#### GOAL OF THE EXERCISE
Every line of the records below that holds the word "read" belongs in the answer.

-- Opening Marker --

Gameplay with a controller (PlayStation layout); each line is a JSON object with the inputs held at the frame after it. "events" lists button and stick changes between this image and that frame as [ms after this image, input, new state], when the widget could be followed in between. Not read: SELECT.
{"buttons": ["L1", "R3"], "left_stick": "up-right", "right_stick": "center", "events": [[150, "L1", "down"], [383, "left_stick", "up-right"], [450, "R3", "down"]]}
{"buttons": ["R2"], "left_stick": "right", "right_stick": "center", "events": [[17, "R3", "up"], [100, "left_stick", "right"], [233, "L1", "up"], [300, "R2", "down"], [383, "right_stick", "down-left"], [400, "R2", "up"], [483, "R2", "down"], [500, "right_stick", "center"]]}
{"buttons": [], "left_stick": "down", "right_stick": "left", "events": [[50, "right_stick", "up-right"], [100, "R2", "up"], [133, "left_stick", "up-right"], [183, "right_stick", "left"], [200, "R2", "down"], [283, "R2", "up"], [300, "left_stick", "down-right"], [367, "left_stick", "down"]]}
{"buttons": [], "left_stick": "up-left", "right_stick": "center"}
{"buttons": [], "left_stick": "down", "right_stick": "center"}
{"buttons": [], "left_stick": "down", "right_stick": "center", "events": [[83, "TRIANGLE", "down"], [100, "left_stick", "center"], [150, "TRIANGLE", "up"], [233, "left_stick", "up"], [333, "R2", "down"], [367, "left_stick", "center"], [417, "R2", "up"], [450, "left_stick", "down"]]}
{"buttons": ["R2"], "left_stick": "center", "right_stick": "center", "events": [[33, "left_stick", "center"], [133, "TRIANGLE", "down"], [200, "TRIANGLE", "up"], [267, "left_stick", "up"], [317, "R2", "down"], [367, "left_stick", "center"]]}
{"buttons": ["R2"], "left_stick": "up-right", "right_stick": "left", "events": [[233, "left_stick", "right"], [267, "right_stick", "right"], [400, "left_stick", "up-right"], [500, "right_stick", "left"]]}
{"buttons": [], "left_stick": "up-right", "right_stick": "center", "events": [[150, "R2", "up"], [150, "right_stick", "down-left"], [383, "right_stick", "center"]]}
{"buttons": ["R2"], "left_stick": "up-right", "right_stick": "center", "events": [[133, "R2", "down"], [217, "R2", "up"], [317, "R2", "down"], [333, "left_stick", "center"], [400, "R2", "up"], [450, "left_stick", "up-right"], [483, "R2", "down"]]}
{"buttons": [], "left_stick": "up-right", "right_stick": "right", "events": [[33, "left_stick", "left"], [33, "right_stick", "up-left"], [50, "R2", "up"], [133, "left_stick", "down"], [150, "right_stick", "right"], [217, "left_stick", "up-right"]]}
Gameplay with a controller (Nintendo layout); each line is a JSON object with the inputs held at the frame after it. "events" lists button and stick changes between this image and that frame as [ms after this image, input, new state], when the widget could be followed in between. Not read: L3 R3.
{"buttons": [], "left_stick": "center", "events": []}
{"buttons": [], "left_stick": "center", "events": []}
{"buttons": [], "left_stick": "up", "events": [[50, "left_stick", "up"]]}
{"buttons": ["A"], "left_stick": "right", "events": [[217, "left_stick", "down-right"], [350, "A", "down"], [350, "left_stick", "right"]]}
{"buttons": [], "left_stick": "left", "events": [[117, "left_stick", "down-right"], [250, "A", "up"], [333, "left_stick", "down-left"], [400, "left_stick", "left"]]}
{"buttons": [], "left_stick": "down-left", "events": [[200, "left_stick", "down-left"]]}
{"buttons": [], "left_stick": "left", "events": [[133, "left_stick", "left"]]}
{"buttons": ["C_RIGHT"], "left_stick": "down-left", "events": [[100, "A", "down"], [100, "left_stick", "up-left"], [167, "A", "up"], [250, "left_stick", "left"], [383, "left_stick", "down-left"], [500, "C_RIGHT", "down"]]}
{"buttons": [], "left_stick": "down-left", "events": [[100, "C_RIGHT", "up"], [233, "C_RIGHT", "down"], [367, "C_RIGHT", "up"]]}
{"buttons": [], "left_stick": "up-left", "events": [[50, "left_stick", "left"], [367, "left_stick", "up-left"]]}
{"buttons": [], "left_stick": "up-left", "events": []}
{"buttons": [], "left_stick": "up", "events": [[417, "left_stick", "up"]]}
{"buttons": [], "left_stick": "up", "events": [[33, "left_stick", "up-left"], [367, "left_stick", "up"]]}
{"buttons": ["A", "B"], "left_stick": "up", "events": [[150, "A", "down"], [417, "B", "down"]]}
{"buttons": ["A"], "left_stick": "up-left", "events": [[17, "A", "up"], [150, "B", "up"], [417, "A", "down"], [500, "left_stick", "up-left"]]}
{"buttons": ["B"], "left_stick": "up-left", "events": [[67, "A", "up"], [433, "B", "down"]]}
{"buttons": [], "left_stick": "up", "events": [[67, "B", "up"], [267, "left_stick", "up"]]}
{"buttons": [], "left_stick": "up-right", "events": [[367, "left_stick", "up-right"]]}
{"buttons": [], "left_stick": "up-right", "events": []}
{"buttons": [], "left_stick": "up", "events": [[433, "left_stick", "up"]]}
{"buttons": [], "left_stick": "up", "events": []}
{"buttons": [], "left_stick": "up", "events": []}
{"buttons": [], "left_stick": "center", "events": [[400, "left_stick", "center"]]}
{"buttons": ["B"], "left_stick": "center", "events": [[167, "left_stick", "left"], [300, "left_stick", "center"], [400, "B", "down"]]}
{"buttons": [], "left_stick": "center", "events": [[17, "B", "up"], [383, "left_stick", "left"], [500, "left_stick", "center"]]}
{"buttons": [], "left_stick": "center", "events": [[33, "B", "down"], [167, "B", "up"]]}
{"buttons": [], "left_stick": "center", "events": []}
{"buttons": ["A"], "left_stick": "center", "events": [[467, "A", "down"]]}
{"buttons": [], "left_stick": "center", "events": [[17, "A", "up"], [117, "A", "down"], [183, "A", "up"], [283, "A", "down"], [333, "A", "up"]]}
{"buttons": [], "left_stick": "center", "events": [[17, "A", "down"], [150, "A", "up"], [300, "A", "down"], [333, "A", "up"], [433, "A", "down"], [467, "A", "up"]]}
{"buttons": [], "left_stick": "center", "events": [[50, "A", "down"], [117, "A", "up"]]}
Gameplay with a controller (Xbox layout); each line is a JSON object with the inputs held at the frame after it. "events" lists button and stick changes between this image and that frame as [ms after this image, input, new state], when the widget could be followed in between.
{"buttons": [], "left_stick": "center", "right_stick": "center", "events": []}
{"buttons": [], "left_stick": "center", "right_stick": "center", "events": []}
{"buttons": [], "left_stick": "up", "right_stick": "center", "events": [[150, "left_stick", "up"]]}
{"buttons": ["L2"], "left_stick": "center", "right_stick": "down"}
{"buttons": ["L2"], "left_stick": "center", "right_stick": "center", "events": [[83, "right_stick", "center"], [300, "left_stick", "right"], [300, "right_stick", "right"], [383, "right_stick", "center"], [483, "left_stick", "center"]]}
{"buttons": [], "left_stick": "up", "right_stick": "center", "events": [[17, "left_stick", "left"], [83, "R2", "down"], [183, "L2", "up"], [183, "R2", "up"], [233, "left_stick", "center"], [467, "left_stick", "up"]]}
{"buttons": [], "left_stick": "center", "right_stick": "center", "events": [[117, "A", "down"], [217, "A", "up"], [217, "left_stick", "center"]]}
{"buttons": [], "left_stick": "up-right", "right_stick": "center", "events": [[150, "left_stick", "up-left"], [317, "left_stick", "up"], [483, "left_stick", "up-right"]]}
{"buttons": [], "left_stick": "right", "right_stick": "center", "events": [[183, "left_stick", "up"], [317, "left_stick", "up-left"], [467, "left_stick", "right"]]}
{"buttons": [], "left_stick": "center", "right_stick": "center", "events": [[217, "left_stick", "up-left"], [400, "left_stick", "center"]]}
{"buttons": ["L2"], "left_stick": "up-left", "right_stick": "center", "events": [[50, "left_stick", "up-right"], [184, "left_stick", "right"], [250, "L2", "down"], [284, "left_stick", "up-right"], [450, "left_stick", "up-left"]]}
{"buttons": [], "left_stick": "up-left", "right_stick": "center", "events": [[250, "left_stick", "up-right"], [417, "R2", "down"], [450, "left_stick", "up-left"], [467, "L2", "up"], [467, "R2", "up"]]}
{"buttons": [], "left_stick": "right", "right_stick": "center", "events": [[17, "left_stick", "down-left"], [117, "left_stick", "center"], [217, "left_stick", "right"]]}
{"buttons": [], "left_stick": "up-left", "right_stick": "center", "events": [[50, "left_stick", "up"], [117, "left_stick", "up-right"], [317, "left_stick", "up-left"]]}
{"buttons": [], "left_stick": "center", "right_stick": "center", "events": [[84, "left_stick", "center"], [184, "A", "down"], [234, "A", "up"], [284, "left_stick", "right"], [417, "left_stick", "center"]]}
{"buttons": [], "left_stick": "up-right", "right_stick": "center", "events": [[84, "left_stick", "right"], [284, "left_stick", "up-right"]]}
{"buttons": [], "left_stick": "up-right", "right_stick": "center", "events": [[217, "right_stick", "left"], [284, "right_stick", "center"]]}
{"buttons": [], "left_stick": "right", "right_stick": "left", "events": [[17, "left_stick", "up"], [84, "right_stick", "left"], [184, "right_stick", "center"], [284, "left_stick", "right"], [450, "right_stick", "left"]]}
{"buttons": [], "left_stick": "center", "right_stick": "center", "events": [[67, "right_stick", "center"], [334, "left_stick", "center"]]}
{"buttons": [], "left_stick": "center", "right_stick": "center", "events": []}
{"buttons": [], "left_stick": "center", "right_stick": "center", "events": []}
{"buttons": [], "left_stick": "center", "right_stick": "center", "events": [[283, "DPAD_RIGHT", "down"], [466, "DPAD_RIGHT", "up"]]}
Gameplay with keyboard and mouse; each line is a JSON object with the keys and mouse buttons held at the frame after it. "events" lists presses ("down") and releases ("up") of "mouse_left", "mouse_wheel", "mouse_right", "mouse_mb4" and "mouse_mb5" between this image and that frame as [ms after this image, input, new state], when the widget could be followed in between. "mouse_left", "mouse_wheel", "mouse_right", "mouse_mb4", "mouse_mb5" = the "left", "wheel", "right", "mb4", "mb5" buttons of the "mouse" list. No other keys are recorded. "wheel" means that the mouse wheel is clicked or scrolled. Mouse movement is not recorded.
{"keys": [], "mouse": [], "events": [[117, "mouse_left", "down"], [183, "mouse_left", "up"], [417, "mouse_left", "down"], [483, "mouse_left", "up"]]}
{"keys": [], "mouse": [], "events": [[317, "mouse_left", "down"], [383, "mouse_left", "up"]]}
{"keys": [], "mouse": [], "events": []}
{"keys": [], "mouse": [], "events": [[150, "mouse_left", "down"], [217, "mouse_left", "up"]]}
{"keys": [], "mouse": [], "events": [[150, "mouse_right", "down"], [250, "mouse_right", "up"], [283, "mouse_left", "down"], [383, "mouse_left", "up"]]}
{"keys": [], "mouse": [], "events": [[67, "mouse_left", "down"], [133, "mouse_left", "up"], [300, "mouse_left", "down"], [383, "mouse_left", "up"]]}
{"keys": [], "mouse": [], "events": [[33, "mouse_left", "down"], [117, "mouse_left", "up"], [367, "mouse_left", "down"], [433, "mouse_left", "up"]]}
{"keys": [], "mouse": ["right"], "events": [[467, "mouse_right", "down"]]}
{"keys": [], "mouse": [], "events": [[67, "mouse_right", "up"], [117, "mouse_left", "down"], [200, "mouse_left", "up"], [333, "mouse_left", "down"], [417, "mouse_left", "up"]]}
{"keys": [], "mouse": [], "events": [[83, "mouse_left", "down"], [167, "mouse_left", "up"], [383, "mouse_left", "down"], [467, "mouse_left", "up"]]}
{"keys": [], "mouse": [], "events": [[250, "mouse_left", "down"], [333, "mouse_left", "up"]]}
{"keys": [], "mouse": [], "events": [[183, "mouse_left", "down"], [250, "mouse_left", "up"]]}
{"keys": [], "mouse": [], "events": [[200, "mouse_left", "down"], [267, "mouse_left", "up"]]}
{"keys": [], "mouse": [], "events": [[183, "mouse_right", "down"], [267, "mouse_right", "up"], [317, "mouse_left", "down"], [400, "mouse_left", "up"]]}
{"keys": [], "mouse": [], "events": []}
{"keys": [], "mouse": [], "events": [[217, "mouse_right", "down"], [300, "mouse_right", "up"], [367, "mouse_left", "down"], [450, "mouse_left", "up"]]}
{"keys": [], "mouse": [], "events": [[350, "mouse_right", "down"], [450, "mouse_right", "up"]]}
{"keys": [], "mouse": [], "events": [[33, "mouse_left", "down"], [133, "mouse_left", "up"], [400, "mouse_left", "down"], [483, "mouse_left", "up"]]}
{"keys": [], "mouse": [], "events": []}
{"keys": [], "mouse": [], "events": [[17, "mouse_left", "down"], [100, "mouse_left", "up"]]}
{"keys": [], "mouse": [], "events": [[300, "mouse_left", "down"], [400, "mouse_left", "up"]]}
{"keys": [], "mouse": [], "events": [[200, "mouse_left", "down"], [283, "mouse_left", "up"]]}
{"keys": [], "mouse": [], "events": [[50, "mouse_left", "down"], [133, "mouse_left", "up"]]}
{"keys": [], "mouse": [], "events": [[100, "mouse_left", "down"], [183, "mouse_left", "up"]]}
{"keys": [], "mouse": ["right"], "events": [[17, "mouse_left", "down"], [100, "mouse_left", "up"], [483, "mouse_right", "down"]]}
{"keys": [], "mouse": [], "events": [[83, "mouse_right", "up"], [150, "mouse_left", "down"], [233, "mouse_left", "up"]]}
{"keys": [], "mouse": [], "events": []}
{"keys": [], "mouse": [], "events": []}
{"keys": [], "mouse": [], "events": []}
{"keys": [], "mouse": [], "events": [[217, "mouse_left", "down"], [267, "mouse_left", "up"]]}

-- Closing Marker --

#### RESULT FOR THIS TASK
Gameplay with a controller (PlayStation layout); each line is a JSON object with the inputs held at the frame after it. "events" lists button and stick changes between this image and that frame as [ms after this image, input, new state], when the widget could be followed in between. Not read: SELECT.
Gameplay with a controller (Nintendo layout); each line is a JSON object with the inputs held at the frame after it. "events" lists button and stick changes between this image and that frame as [ms after this image, input, new state], when the widget could be followed in between. Not read: L3 R3.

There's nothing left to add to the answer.